Designer Mieko Mintz combines the rich textile traditions of India with modern Japanese aesthetics to create one-of-a-kind kantha jackets. Mieko’s distinctly unique integration of saris and the Kimono tradition places her clothing into a new realm of international relevance. Because of her dedication to the art, Mieko is planning a foundation for promoting the continuation of kantha culture. Her plans include a museum to present kantha as an art form, not just material used for its commercial value.

Since 2009, Mieko has been traveling to India to select and pair vintage saris. Nearly 7000 pieces are gathered during this process. They are then sorted and combined into approximately 1200 pairs for each side of the garment.

[Mieko] considers herself “match maker” to the Kantha throws. She feels a sense of responsibility to saris, that they never be separate again.

Mieko Mintz
Close-Up of Kantha Being Stitched via: Mieko Mintz

While traditional Kantha uses white stitching, Mieko uses various colors of thread to complement each textile. Kantha stitching for each piece of fabric is done by women in a small cooperative in West Bengal who need up to 5 months to complete their meticulous work.
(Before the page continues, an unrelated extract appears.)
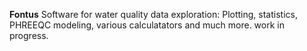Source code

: **Fontus**
Software for water quality data exploration: Plotting, statistics, PHREEQC modeling, various calculatators and much more.
work in progress.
Some of Mieko’s jackets are made with patchwork panels, which offer endless possibilities in their arrangement. Variation in color, pattern and type of material – as cotton and silk can be layered alongside one another – make each garment unique. Through ‘surface patchwork’ pieces of material are layered over larger sections of saris and Kantha. They also use independent pieces left over from other garments, minimizing any waste.

Women Working on a Patchwork Kantha via: Mieko Mintz

The main seams of each piece are sewn up to six times during construction. Overlocking stitches are used to make garments reversible, and this is a method Mieko came up with through her past experience working as a knit designer. After a single stitch is made along the edges to stabilize the material, the overlocking stitch is then sewn. Both pieces are eventually overlaid, and lines of straight stitch are used to attach them. Although it is a labor-intensive process, the stitches enhance the construction and aesthetics of each garment.

Whether seen as a sophisticated art form rich with symbolism or a utilitarian device with innovative design, kanthas are made with technical expertise. The process of creating with worn-out saris is nothing short of transformative and filled with history. The kantha stitch provides a lifetime’s worth of love and stories that transcend generations.